[Task item]: Render the lines below as a numbered list, omitting blank lines and the pictures.

[Given data]:

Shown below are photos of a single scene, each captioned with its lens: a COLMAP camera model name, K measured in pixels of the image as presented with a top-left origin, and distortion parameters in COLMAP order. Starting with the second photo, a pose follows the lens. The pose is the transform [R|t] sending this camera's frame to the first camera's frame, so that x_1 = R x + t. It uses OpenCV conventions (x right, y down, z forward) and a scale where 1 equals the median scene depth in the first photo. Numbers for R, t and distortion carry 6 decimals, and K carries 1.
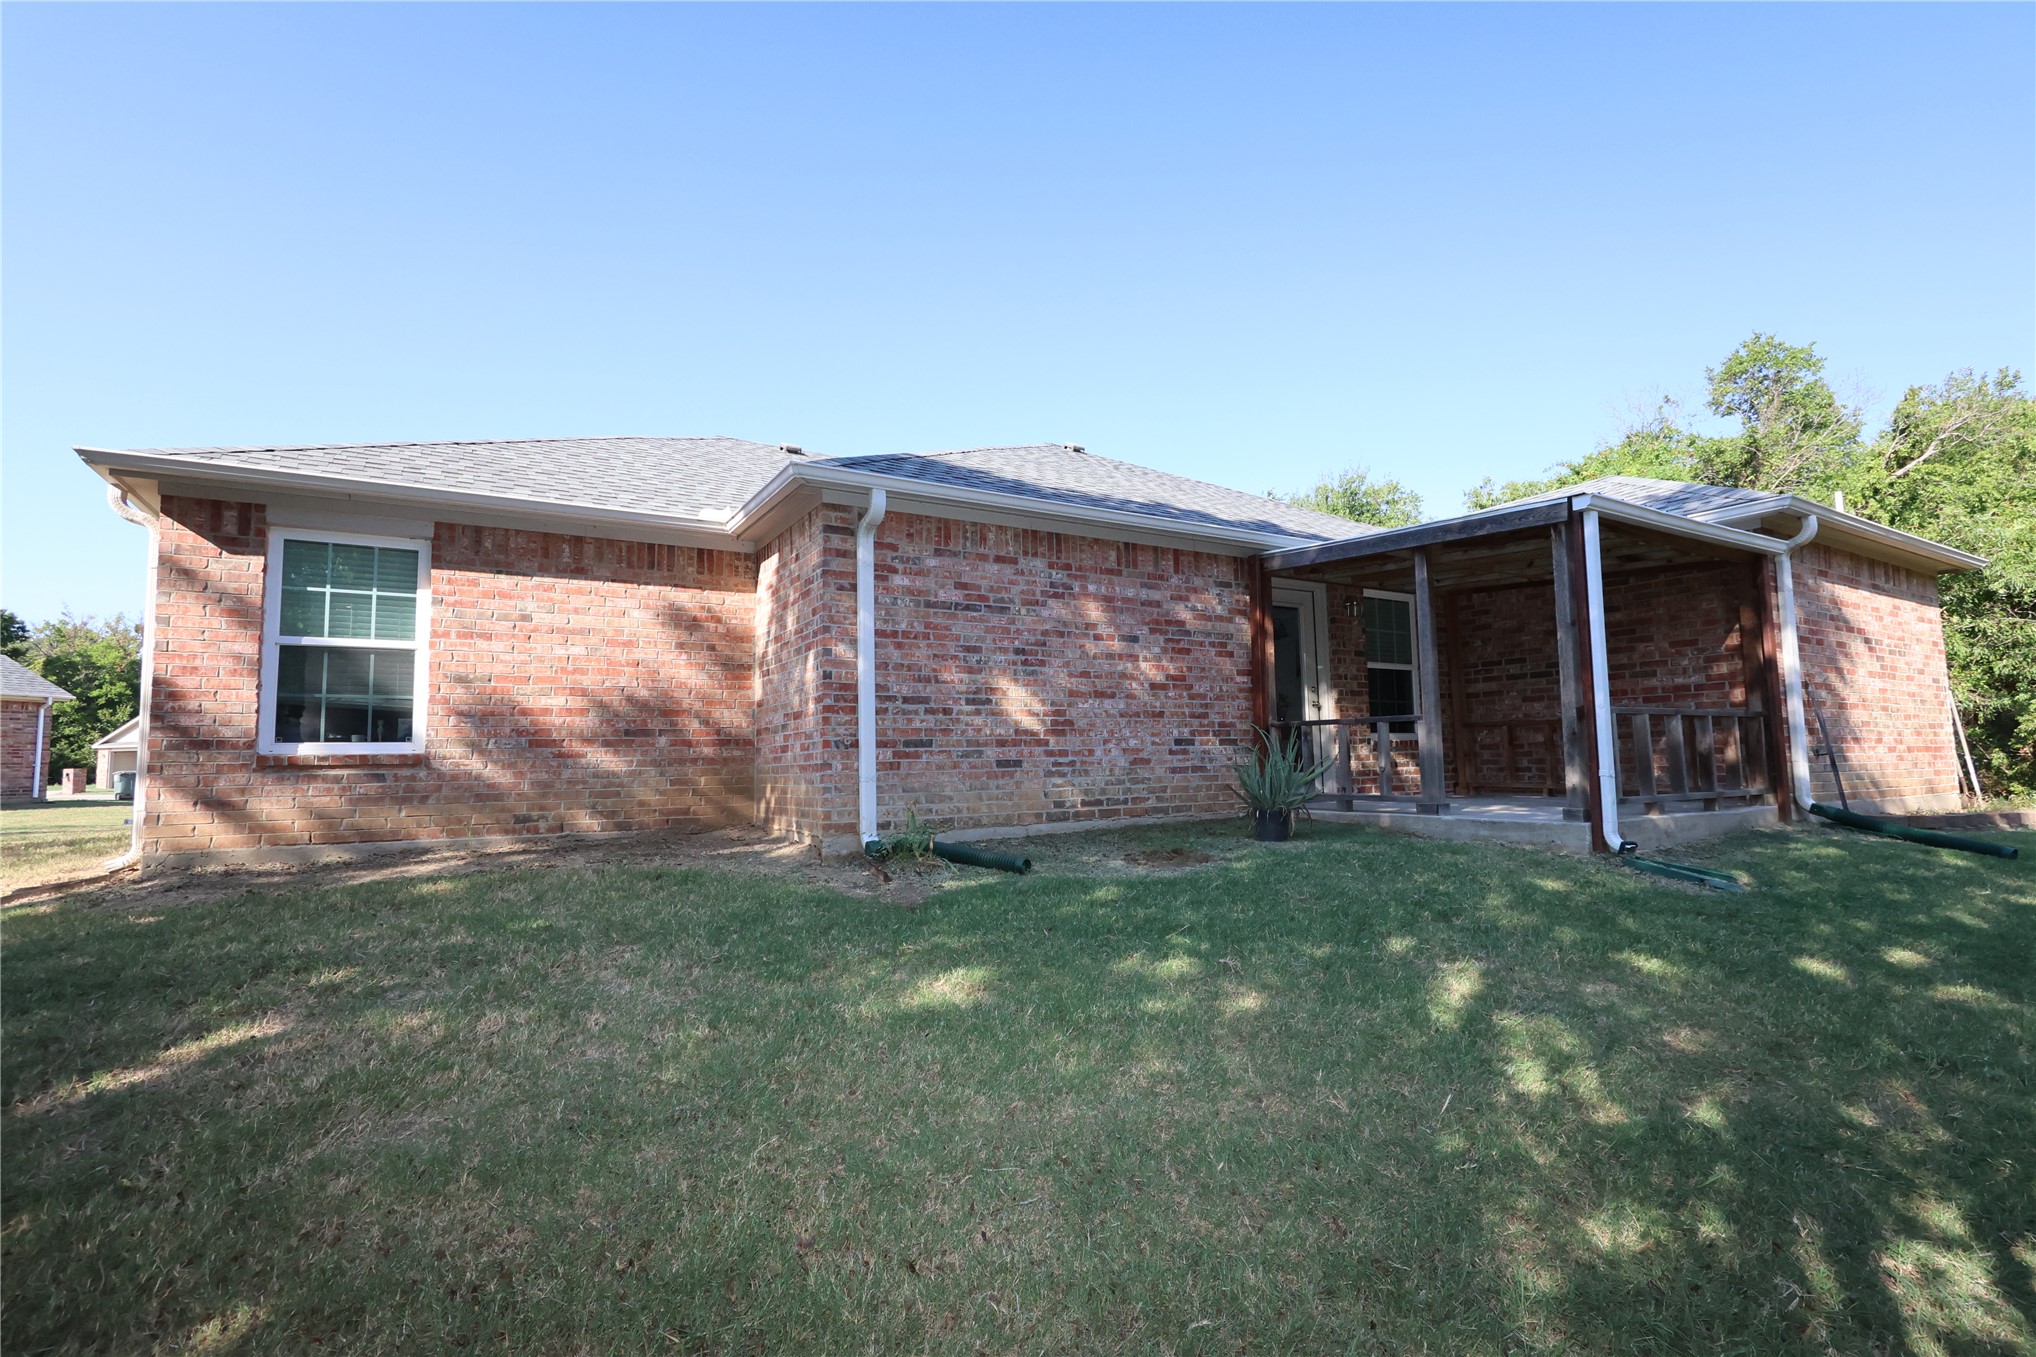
lens RADIAL K [[931.5, 0, 1018.0], [0, 931.5, 678.5], [0, 0, 1]] dist [-0.003461, 0.000125]
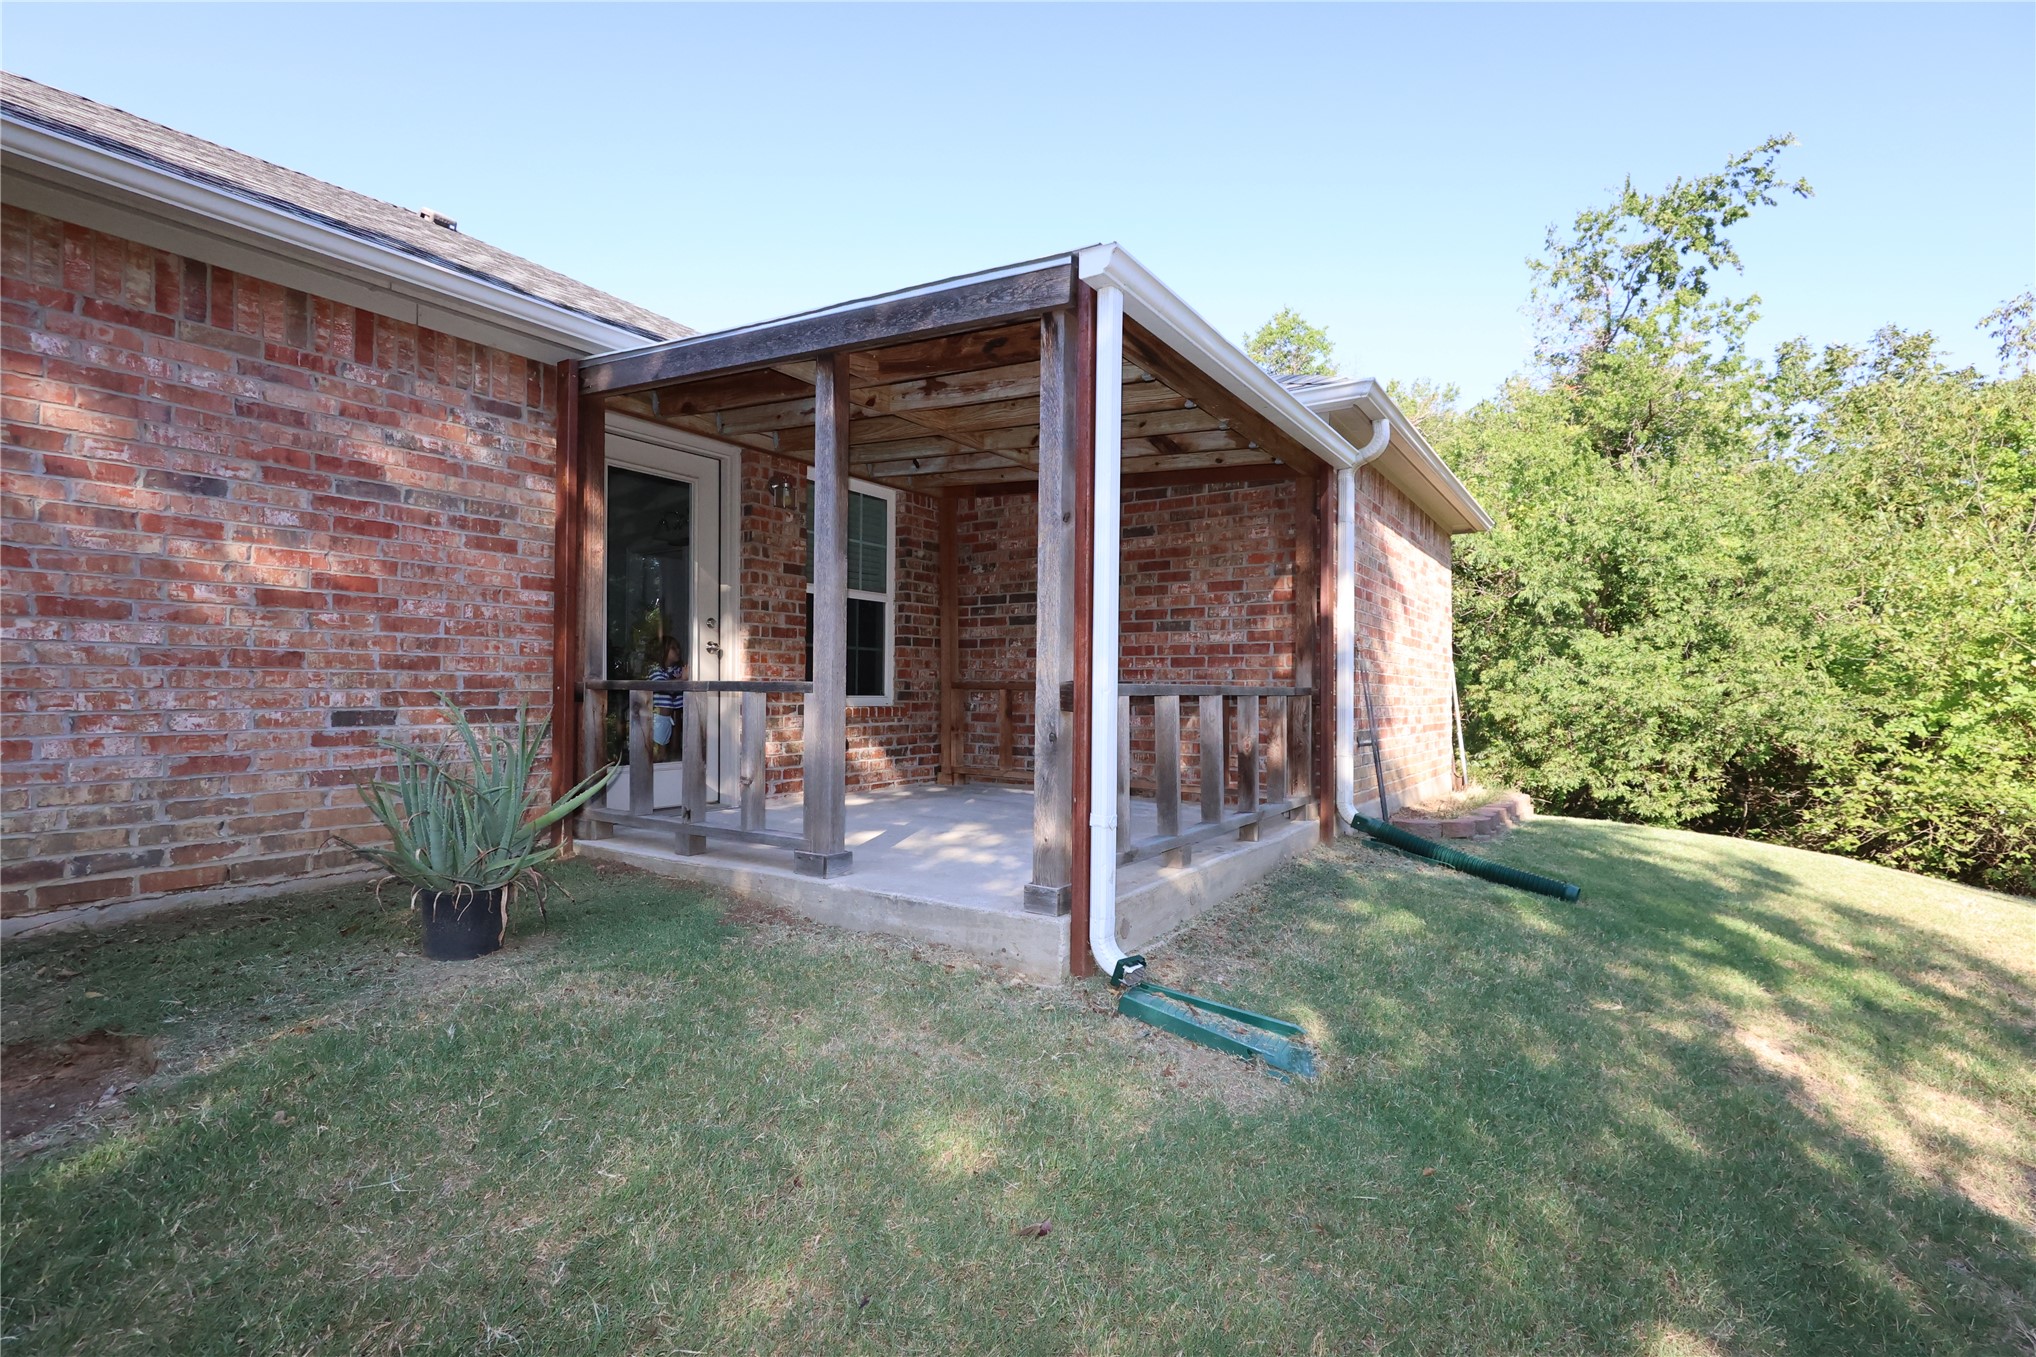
lens RADIAL K [[931.5, 0, 1018.0], [0, 931.5, 678.5], [0, 0, 1]] dist [-0.003461, 0.000125]
pose [[0.907558, 0.028428, 0.418964, 0.279620], [-0.060387, 0.996171, 0.063217, -0.002898], [-0.415562, -0.082673, 0.905800, 0.420879]]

[Problem solution]:
1. Shown below are photos of a single scene, each captioned with its lens: a COLMAP camera model name, K measured in pixels of the image as presented with a top-left origin, and distortion parameters in COLMAP order. Starting with the second photo, a pose follows the lens. The pose is the transform [R|t] sending this camera's frame to the first camera's frame, so that x_1 = R x + t. It uses OpenCV conventions (x right, y down, z forward) and a scale where 1 equals the median scene depth in the first photo. Numbers for R, t and distortion carry 6 decimals, and K carries 1.
2. lens RADIAL K [[931.5, 0, 1018.0], [0, 931.5, 678.5], [0, 0, 1]] dist [-0.003461, 0.000125]
3. lens RADIAL K [[931.5, 0, 1018.0], [0, 931.5, 678.5], [0, 0, 1]] dist [-0.003461, 0.000125]
4. pose [[0.907558, 0.028428, 0.418964, 0.279620], [-0.060387, 0.996171, 0.063217, -0.002898], [-0.415562, -0.082673, 0.905800, 0.420879]]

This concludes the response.